Rostislav Pohlmann

Personal information
- Born: 1 June 1964 (age 62) Šternberk, Czechoslovakia

Medal record
Paralympic athletics
Representing Czech Republic
Paralympic Games
| Gold medal – first place | 2004 Athens | Discus Throw – F57 |
| Silver medal – second place | 1996 Atlanta | Javelin Throw – F56 |
| Silver medal – second place | 2000 Sydney | Javelin Throw – F57 |
| Bronze medal – third place | 2004 Athens | Javelin Throw – F57 |
| Bronze medal – third place | 2008 Beijing | Discus Throw – F57/58 |
| Bronze medal – third place | 2008 Beijing | Javelin Throw - F57/58 |

= Rostislav Pohlmann =

Czech Paralympic athlete

Rostislav Pohlmann (born 1 June 1964) is a Czech Paralympic athlete competing mainly in category F57 throwing events.

Pohlmann has competed at four Paralympics winning at least one medal at each games. He first competed in Atlanta in the 1996 Summer Paralympics where he competed in the discus, javelin and shot put in the F56 class winning the silver medal in the javelin.
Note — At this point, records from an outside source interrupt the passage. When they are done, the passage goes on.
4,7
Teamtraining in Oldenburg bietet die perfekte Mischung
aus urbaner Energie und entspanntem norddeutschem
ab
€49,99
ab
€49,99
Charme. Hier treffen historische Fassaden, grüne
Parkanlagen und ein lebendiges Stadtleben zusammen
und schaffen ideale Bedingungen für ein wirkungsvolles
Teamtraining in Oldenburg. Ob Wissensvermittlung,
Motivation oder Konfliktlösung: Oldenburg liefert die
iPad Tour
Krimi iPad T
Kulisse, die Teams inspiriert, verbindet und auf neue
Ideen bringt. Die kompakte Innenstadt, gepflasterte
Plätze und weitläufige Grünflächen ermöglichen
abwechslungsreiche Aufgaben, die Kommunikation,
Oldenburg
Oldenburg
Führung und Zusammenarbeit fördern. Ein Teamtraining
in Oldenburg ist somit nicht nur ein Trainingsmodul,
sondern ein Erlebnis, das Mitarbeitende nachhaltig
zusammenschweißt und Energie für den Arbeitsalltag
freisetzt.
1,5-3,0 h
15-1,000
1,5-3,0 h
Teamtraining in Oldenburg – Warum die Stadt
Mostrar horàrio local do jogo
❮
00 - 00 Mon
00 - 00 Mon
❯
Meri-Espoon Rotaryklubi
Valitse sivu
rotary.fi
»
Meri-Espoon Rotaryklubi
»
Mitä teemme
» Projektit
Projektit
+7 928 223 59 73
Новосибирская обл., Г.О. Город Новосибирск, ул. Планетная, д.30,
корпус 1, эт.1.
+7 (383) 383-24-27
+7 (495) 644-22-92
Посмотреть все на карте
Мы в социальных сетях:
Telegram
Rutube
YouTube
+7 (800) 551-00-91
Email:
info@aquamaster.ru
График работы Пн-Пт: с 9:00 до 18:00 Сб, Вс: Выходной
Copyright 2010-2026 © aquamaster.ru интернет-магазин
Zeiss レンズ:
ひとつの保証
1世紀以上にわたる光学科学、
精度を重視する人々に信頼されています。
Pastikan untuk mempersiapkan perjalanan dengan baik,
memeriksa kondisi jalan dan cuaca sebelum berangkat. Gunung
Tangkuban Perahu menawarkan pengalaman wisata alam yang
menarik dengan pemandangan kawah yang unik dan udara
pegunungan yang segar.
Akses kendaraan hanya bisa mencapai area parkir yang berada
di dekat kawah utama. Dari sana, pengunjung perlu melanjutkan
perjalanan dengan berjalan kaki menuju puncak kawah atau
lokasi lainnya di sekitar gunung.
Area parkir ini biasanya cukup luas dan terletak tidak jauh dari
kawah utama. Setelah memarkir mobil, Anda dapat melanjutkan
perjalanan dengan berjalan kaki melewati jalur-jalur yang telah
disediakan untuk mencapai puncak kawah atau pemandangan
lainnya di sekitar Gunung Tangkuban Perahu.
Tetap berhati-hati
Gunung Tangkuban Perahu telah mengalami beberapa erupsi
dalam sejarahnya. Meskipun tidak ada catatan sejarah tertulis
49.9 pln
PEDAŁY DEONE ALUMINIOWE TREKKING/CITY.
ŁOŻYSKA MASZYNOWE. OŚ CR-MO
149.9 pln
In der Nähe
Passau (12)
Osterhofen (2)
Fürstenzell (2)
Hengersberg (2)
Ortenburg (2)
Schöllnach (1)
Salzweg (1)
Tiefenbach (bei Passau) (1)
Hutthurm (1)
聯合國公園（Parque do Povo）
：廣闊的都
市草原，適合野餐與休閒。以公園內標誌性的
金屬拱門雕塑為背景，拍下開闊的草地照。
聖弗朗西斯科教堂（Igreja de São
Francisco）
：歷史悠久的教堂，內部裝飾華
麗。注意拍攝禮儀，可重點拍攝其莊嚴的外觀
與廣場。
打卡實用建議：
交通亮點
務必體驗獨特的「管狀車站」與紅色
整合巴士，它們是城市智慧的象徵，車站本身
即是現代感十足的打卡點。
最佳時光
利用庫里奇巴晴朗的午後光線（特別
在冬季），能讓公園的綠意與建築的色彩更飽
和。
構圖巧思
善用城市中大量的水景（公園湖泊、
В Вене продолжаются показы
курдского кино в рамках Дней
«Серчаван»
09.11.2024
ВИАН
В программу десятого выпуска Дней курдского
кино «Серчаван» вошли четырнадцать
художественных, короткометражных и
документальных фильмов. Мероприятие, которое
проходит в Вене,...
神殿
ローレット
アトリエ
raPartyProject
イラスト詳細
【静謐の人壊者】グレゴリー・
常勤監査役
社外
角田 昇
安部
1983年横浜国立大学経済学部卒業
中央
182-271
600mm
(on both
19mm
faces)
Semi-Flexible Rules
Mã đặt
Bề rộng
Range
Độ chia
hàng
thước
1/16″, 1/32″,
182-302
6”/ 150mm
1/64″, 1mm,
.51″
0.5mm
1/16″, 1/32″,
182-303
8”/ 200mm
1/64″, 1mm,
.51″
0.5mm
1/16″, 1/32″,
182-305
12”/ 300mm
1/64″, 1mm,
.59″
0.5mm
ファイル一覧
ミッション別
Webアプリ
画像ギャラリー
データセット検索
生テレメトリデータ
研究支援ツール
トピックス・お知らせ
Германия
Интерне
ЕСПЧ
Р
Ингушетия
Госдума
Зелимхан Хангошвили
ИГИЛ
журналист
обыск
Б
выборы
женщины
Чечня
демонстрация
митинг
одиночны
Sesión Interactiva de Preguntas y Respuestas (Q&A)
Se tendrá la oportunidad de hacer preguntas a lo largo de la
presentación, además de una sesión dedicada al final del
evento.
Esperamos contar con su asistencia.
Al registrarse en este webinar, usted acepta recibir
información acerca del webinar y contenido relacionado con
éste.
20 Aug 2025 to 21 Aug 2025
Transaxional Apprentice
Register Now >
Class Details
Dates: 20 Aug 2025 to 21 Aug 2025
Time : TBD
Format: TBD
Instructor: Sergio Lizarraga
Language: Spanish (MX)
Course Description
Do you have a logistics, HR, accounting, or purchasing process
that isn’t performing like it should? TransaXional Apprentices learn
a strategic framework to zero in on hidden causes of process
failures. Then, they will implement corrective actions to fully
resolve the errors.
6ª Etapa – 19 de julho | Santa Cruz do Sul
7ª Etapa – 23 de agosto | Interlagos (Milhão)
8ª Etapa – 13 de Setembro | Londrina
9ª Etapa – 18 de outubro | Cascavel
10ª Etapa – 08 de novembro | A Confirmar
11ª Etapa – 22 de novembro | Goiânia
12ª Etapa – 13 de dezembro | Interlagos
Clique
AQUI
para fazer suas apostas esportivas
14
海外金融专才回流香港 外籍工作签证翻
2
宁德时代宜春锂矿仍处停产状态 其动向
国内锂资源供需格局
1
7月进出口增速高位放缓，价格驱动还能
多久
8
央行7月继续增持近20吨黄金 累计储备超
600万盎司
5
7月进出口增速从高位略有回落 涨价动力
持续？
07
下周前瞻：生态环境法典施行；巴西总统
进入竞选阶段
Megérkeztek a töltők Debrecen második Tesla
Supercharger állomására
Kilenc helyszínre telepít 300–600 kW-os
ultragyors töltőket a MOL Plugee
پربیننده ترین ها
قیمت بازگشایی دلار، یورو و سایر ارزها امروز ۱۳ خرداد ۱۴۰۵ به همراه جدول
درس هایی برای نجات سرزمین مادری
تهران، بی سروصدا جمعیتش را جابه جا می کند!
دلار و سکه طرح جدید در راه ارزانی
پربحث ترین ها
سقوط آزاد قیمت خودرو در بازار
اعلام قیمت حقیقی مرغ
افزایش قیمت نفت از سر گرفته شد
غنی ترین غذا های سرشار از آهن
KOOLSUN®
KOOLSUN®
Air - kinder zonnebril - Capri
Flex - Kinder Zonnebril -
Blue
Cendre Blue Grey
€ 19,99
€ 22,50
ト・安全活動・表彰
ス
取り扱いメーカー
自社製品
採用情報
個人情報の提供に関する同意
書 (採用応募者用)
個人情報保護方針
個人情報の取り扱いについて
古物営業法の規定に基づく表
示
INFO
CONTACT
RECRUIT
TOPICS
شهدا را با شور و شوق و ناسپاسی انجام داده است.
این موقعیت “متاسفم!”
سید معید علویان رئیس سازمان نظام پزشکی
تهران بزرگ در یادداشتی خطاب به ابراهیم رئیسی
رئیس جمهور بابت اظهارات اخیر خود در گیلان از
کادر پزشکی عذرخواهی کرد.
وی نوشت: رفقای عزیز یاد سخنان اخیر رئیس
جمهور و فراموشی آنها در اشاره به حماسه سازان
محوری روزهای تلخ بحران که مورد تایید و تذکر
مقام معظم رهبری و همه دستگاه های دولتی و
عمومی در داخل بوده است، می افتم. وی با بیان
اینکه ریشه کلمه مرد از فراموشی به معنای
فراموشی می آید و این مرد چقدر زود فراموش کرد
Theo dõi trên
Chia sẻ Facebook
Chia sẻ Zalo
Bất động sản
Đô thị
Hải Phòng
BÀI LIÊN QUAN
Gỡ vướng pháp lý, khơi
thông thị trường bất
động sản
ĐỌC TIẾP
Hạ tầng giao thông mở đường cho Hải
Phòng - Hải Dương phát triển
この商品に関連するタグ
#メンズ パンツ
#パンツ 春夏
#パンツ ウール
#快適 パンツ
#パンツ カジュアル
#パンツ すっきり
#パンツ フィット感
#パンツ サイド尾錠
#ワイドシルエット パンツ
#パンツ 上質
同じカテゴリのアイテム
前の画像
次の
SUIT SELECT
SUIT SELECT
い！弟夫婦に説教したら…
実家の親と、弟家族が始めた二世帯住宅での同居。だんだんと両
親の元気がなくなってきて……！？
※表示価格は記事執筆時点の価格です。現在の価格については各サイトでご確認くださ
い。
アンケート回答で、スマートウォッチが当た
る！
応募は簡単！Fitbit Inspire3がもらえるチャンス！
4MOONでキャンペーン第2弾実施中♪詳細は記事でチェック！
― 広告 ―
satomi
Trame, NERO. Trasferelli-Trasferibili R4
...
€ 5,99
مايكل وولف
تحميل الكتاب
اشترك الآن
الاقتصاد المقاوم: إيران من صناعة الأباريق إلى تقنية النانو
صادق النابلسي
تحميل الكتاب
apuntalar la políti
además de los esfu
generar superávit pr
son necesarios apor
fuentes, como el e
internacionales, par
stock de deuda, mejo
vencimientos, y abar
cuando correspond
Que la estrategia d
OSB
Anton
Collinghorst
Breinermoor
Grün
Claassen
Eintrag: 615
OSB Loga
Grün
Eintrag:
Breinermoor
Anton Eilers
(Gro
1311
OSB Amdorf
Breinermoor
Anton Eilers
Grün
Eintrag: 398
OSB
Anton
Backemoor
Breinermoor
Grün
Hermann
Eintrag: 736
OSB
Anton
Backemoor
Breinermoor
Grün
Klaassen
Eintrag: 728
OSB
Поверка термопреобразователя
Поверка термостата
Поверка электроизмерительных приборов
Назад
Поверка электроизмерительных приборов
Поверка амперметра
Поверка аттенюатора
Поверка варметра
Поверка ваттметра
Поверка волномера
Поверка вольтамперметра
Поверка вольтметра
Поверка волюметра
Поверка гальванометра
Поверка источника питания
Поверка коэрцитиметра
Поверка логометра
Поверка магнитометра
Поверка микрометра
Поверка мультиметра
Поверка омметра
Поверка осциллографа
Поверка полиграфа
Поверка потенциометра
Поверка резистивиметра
Four years later in Sydney at the 2000 Summer Paralympics he again competed in the three throwing events, this time in the F57 category, and won another silver medal in the javelin. In the 2000 Summer Paralympics in Athens he competed in the F57 category in the shot put and won a bronze medal in the javelin and a gold in the discus. In his fourth games in Beijing he won two bronze medals in the F57/58 discus and javelin having not competed in the shot put.